EndWar's most surprising deficiency, however, is its lacklustre graphics; you expect production values from a game that sports Tom Clancy's name - it might not be fair but it's true and, while they needn't be works of art, like a good summer blockbuster action movie, they should pack a punch and a respectable budget. To be frank, EndWar looks suspiciously like an enhanced port of a PSP game. Wisps of smoke do not an explosion make. There's noticeable pop-up and textures aren't nearly detailed enough to justify the camera being fixed so close to the ground. The audio engineering is much more successful at communicating the highs and lows of battle, although the sound effects are sparse enough that they don't overpower your own voice. On the other hand, 99 Men's insipid theme song - played over the end credits - sounds enough like Linkin Park that it'll leave a nasty taste in your mouth.

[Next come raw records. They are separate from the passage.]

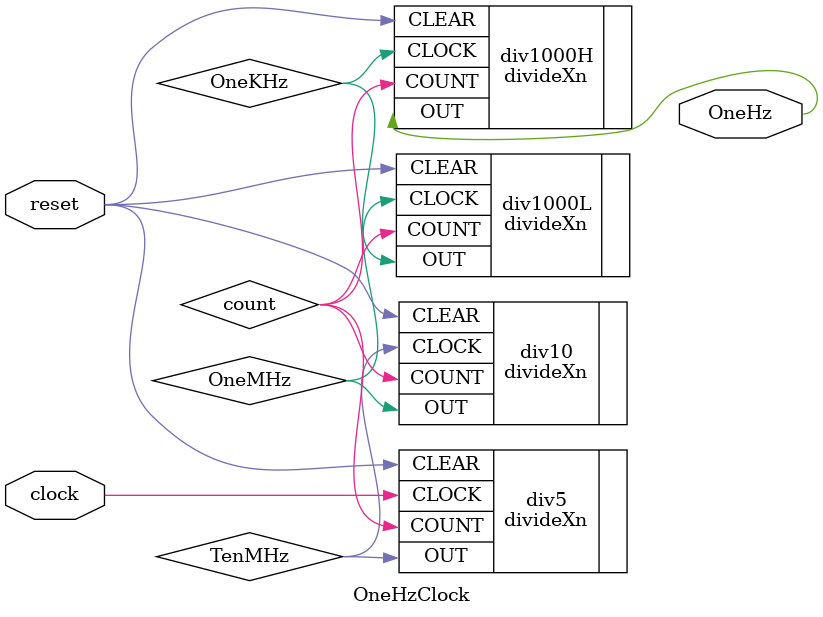
<source format=v>

module OneHzClock (
        input clock, reset,
        output OneHz
    );

    wire TenMHz, OneMHz, OneKHz;
    
    //instantiations
    divideXn #(3'd5, 2'd3) div5 //module divideXn needs to be included only once in the project directory since it’s parameterized
    (
        .CLOCK(clock) , // input 50MHz clock
        .CLEAR(reset) , // input reset
        .OUT(TenMHz) , // output 10-MHz clock
        .COUNT(count) // output [3:0] count bits
    );

    divideXn #(4'd10, 3'd4) div10
    (
        .CLOCK(TenMHz) , // input 10MHz clock
        .CLEAR(reset) , // input reset
        .OUT(OneMHz) , // output 1-MHz clock
        .COUNT(count) // output [3:0] count bits
    );
    
    divideXn #(10'd1000, 4'd10) div1000L
    (
        .CLOCK(OneMHz) , // input 1-MHz clock
        .CLEAR(reset) , // input reset
        .OUT(OneKHz) , // output 1-KHz clock
        .COUNT(count) // output [3:0] count bits
    );
    
    divideXn #(10'd1000, 4'd10) div1000H
    (
        .CLOCK(OneKHz) , // input 1-KHz clock
        .CLEAR(reset) , // input reset
        .OUT(OneHz) , // output 1-Hz clock
        .COUNT(count) // output [3:0] count bits
    );
endmodule
</source>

Despite its faults, Tom Clancy's EndWar stands as a welcome departure from the quick and dirty reworkings that so many real-time strategy games have undergone in the transition from mouse and keyboard to control pad. The voice recognition system is simple and surprisingly effective - other developers would do well to build future releases around something similar - and should you still hunger for the immediacy of its gameplay after three campaigns across three difficulties, not to mention an infinite number of AI skirmishes, while the persistent Theatre of War means that EndWar should have long legs indeed. The technical hitches are distracting - a little more graphical polish and any hint of character at all would have done it the world of good - but Ubisoft's latest Tom Clancy game could still prove as popular as its FPS counterparts, given time. EndWar is an RTS built for consoles from the ground up and its streamlined interface and single-minded mechanics make a powerful case for the future of the genre, if not this particular franchise, on platforms other than the PC. If you're a fan of the genre then you owe it to yourself to take a look, because while the presentation will undoubtedly disappoint, the successful voice control mechanics are likely to get you rather excited.